Generator functions are a useful little tool that allows us to run a function in blocks, returning a value each time. Think along the lines of an interator. This becomes useful as a way of handing control back during asynchronous operations and is how I understand Sagas operate.

Unfortunately, it’s never always sunny. The latest issue I’m running in to is with custom middleware to log to Logstash during debugging. Every call is intercepted and pushes the data to the server in debugging mode (phone connected to my computer). However, this call fails to happen with the production binary. When I figure this one out, I’ll let you know as it’s stopping a bug from being fixed until I can get some real world behavioural data from the unreliable world of mobile networks.

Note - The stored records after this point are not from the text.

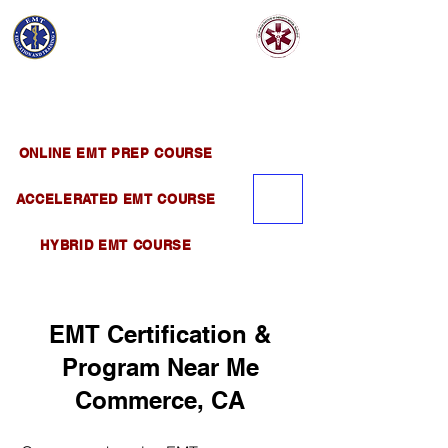
EMT EDUCATION
AND TRAINING
Official Satellite of California Institute of
Emergency Medical Training ( CIEMT )
ONLINE EMT PREP COURSE
ACCELERATED EMT COURSE
HYBRID EMT COURSE
EMT Certification &
Program Near Me
Commerce, CA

As a tantalising treat, here’s the code I’ve got working in the test environment. Not the most secure (passwored in the store!) or robust but enough to get some logging going:

import axios from 'axios';
const logstashLogger = (store) => (next) => (action) => {
    // Get the current state
    const current = store.getState();
    // Pass the request down the line
    const result = next(action);
    // Get the new state
    const new_state = store.getState();
    // Put it all together and log it out if we're configured
    if ('logstash' in current) {
        const combined = {
            current: current,
            action: action,
            new: new_state
        };
        const url = `${current.logstash.url}${current.logstash.index}`;
        return axios.post(
            url,
            combined,
            {
                auth: {
                    username: current.logstash.username,
                    password: current.logstash.password
                }
            }
        ).then(function (response) {
            console.log(`Axios Logstash Response: ${response.data}`);
        }).catch(function (error) {
            console.log(`Axios Logstash Error: ${error}`);
        });
    } else {
        return result;
    }
}
export default logstashLogger

Any hints or suggestions most welcome.